Sem86 is an x86 full-system emulator without hardcoded semantics. Instead, it loads instruction semantics at runtime from an input file. This makes it very easy to switch between different semantics, in order to accurately emulate undefined behavior and undocumented instructions.

Despite not having hardcoded semantics that a compiler can optimize at compile-time, and using LLVM instead of a bespoke performance-optimized JIT, Sem86 is not slow: it is 1.9× as fast as Bochs, and achieves ~42% of QEMU's performance.

Sem86 will be presented at QRS'26.

Integration with libLISA

Our long-term goal for Sem86 is to use automatically inferred semantics from libLISA. This would enable "CPU cloning": analyzing a CPU, extracting its semantics, and then starting an emulator that emulates that exact CPU accurately.

Currently, Sem86 uses handwritten instruction semantics. This is because libLISA currently does not have CPU observers for 16-bit and 32-bit x86, and therefore does not have inferred semantics available. However, the semantics format that we use is very similar to libLISA's, and switching to automatically inferred semantics would not require big changes.

Malware Analysis

Emulation can be used to analyze malware in a sandboxed environment. There is, however, not a single instruction semantics to be followed, as x86 allows undefined behavior. Malware can abuse differences in implementations of undefined behavior to detect whether it is running in a sandboxed environment. Sem86 makes it easy to emulate specific undefined behavior and switch between different behavior.

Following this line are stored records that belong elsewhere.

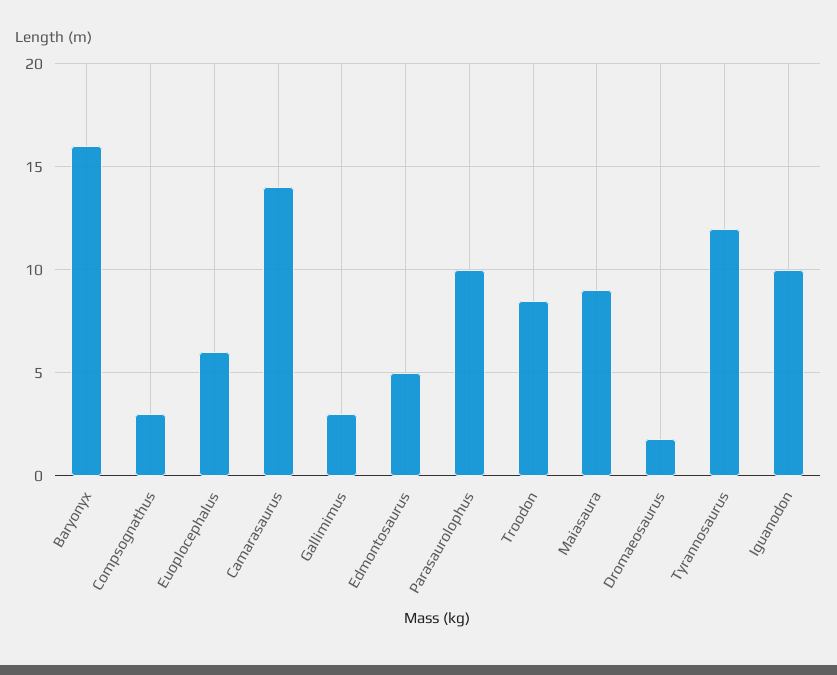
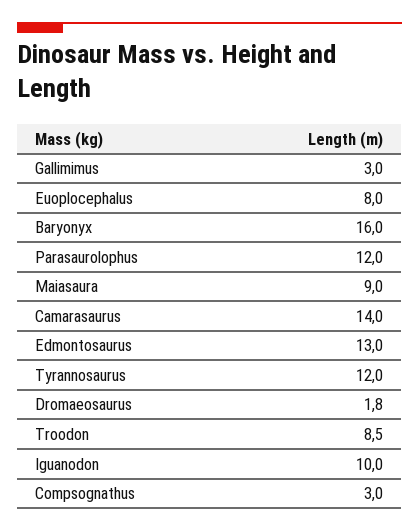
  {
    "Baryonyx": 16,
    "Compsognathus": 3,
-   "Euoplocephalus": 6,
+   "Euoplocephalus": 8,
    "Camarasaurus": 14,
    "Gallimimus": 3,
-   "Edmontosaurus": 5,
+   "Edmontosaurus": 13,
-   "Parasaurolophus": 10,
+   "Parasaurolophus": 12,
    "Troodon": 8.5,
    "Maiasaura": 9,
    "Dromaeosaurus": 1.8,
    "Tyrannosaurus": 12,
    "Iguanodon": 10
  }

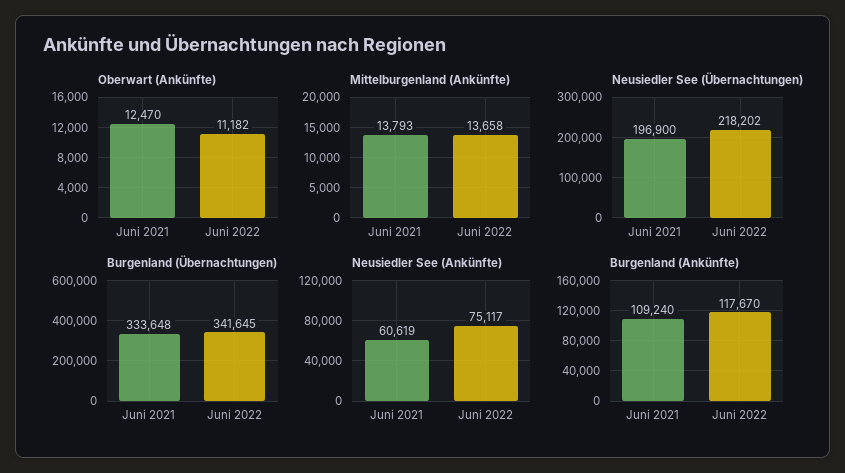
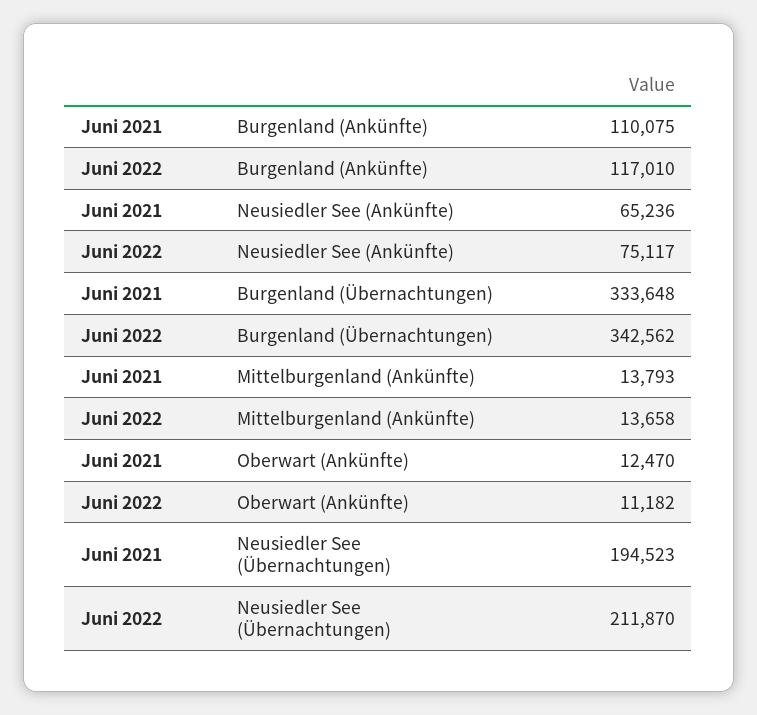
  {
    "Oberwart (Ankünfte)": {
      "Juni 2021": 12470,
      "Juni 2022": 11182
    },
    "Mittelburgenland (Ankünfte)": {
      "Juni 2021": 13793,
      "Juni 2022": 13658
    },
    "Neusiedler See (Übernachtungen)": {
-     "Juni 2021": 196900,
+     "Juni 2021": 194523,
-     "Juni 2022": 218202
+     "Juni 2022": 211870
    },
    "Burgenland (Übernachtungen)": {
      "Juni 2021": 333648,
-     "Juni 2022": 341645
+     "Juni 2022": 342562
    },
    "Neusiedler See (Ankünfte)": {
-     "Juni 2021": 60619,
+     "Juni 2021": 65236,
      "Juni 2022": 75117
    },
    "Burgenland (Ankünfte)": {
-     "Juni 2021": 109240,
+     "Juni 2021": 110075,
-     "Juni 2022": 117670
+     "Juni 2022": 117010
    }
  }

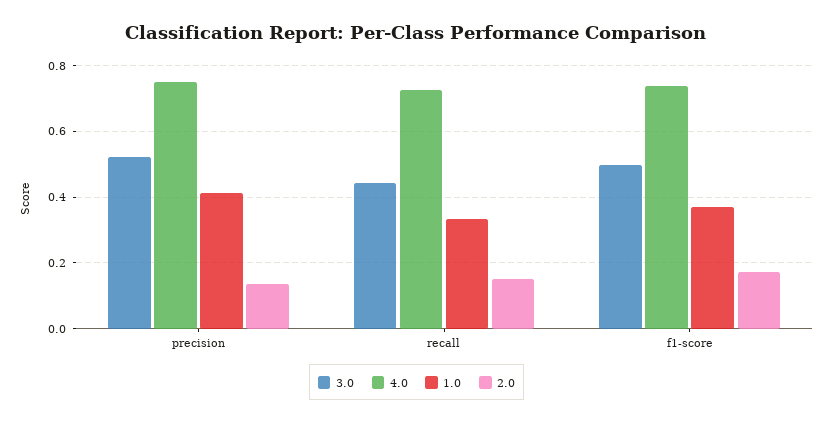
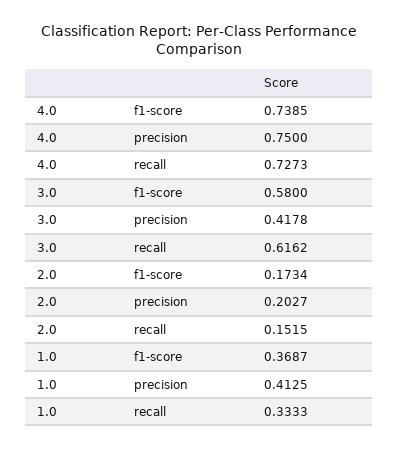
  {
    "3.0": {
-     "precision": 0.52,
+     "precision": 0.4178,
-     "recall": 0.44,
+     "recall": 0.6162,
-     "f1-score": 0.5
+     "f1-score": 0.58
    },
    "4.0": {
      "precision": 0.75,
      "recall": 0.7273,
      "f1-score": 0.7385
    },
    "1.0": {
      "precision": 0.4125,
      "recall": 0.3333,
      "f1-score": 0.3687
    },
    "2.0": {
-     "precision": 0.14,
+     "precision": 0.2027,
      "recall": 0.1515,
      "f1-score": 0.1734
    }
  }

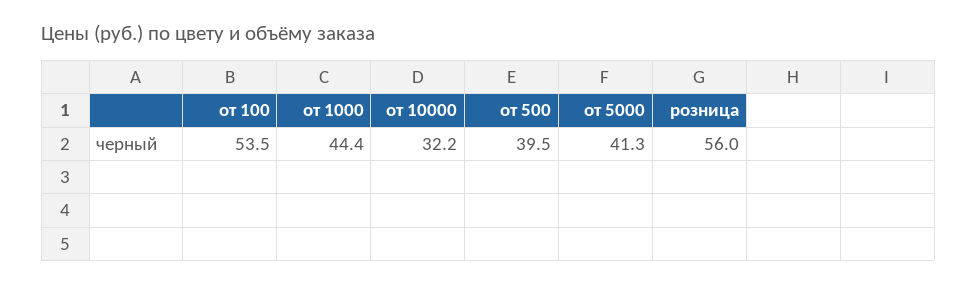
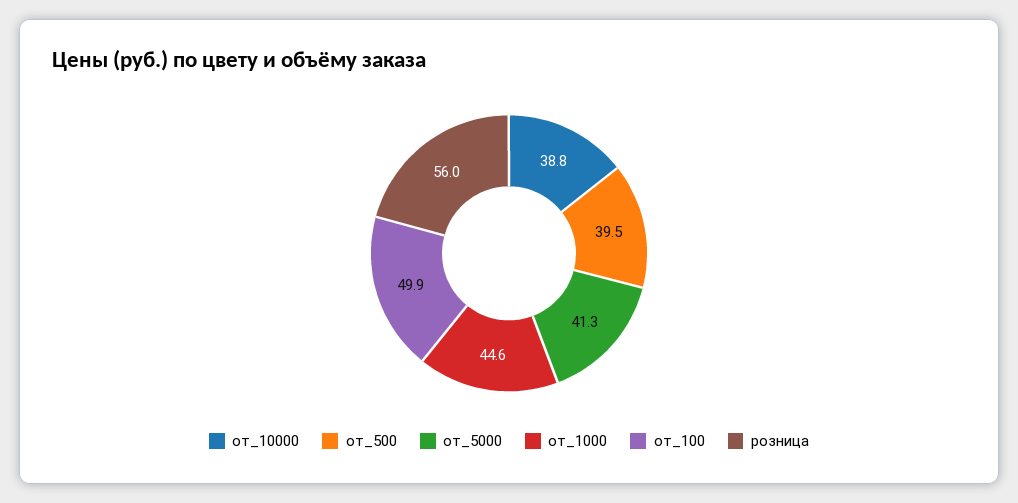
  {
-   "от 100": 53.5,
+   "от 100": 49.9,
-   "от 1000": 44.4,
+   "от 1000": 44.6,
-   "от 10000": 32.2,
+   "от 10000": 38.8,
    "от 500": 39.5,
    "от 5000": 41.3,
    "розница": 56
  }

Sem86 can switch semantics mid-execution. This makes it possible to bisect instruction execution to determine at which point different semantics would diverge. We demonstrated this ability by constructing a toy malware example that exploits undefined instruction behavior to detect whether it is running in an emulator. Sem86 can bisect the execution of this malware, and identify the exact instruction that is used.

Hardware Support & Operating Systems

Sem86 implements all hardware necessary to boot Windows and Linux operating systems that support Pentium 5 era hardware. It runs Windows 3.1, Windows 98, Windows XP, Windows 7 and Debian 8. Additionally, several optional hardware components are implemented: an ES1370 card for audio, high-resolution video output via VBE and an NE2k network card for internet access.

Windows 7 runs, but the NE2k networking card has no Windows 7 driver. A newer networking card would need to be implemented to make this work. Additionally, as no GPU is implemented, Aero effects and transparency is not supported.

Sem86 also runs on Android phones. Here, Windows 7 is shown. However, the LLVM JIT backend may use a lot of memory during compilation. This can cause the emulator to crash on phones with only 8 GiB RAM. Older operating systems, such as Windows 98 and XP, tend to run better.

Windows 98 runs well on Sem86, as Sem86 is able to match the performance of early-2000s CPUs. Games that run on Windows 98 and do not require a dedicated GPU, such as Rollercoaster Tycoon, also tend to run well. Additionally, Internet Explorer can be used to browse the internet. Unfortunately, many modern websites do not work as they require unsupported HTTPS encryption methods.

On Windows XP, the last supported version of Firefox runs and can open websites, including HTTPS websites. Unfortunately, in practice many modern sites tend to be too heavy for early-2000s CPUs.